# HOW much is it WORTH? Feb 1970 Schwinn Pea Picker



## PhattCatBicycles (Nov 4, 2011)

Hi guys. I once again need the wisdom of the forum in pricing a Feb 1970 Schwinn Pea Picker 5 Speed.  It looks as everything is their but it does have a lot of surface rust from sitting in a barn by the coast all of its life.  I tried to get some pics so you guys can see for yourselves.

So how much should I ask for it?


----------



## vincev (Nov 4, 2011)

the new owner would have to replace the seat which would be around $100.I would guess you could ask around $700.let the experts chime in.I have seen very clean ones in the $1000 range.just my estimate and I'm far from an expert.


----------



## Boris (Nov 4, 2011)

vincev said:


> the new owner would have to replace the seat which would be around $100.I would guess you could ask around $700.let the experts chime in.I have seen very clean ones in the $1000 range.just my estimate and I'm far from an expert.

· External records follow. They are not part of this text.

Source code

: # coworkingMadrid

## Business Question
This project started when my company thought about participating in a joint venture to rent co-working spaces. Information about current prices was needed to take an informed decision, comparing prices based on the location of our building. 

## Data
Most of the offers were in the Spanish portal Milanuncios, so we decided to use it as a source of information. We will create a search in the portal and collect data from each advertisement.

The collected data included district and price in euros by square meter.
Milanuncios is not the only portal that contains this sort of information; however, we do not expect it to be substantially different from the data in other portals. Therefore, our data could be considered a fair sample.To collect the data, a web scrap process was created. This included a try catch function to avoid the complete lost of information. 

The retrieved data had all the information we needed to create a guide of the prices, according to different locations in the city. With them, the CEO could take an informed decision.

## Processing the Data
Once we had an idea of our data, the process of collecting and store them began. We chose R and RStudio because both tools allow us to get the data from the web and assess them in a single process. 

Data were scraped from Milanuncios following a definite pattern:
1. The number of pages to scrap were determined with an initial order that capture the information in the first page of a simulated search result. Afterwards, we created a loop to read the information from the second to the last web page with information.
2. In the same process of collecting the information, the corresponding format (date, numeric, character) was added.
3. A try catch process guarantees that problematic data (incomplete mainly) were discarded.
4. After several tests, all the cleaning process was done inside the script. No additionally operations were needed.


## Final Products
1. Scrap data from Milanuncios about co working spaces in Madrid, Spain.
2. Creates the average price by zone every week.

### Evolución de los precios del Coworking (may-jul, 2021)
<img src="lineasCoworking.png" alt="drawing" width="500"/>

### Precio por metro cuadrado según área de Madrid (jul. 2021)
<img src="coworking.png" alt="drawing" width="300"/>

How far? You should now know, since you've made everyone list their locations. You know I'm kidding.


----------



## Rear Facing Drop Out (Nov 5, 2011)

*Pea*

$500 to $650 range. Not the most desired year, pretty ratty, but restorable....


----------



## vincev (Nov 5, 2011)

LOL.Thanks Dave ,I deserve that one.LOL Left myself open to that one.


----------



## creepn (Nov 5, 2011)

*asked for value*

http://portland.craigslist.org/clc/bik/2686427702.html and trys to sell as all OG


----------



## PhattCatBicycles (Nov 5, 2011)

*Everything but the seat...*



creepn said:


> http://portland.craigslist.org/clc/bik/2686427702.html and trys to sell as all OG




Dont tell be your one of them nitpickers? LOL I'll change to ad to refect seat.  Just kind of figured that anyone who'e going to buy it know's its not the seat.


----------



## creepn (Nov 5, 2011)

i dont know that im really a nit picker but i do think people should be upfront and honest..I know it dont happen often enough


----------



## PhattCatBicycles (Nov 6, 2011)

*No harm ment*



creepn said:


> i dont know that im really a nit picker but i do think people should be upfront and honest..I know it dont happen often enough




I sure you ment no harm... It it the best Pea Picker ever seen? No. But it is what it is and I't's all there but the seat. LOL


----------



## PhattCatBicycles (Nov 8, 2011)

*Sold*

I sold it to this dude in Portland for $500 and a Black "Schwinn" Hoodie that he had on.  You should have seen the look on his hace when I said I wanted his new hoodie too.  But I got it, Fits great!!


----------



## jpromo (Nov 8, 2011)

PhattCatBicycles said:


> I sold it to this dude in Portland for $500 and a Black "Schwinn" Hoodie that he had on.  You should have seen the look on his hace when I said I wanted his new hoodie too.  But I got it, Fits great!!




Okay that's quite funny. Good deal  A friend of mine once exchanged the shirt off his back for a free round of bowling.. they gave him a shirt out of the lost and found in exchange.


----------



## creepn (Nov 8, 2011)

*good*

good deal man portland hmm just looked what town your in and we are about 15 miles apart lol


----------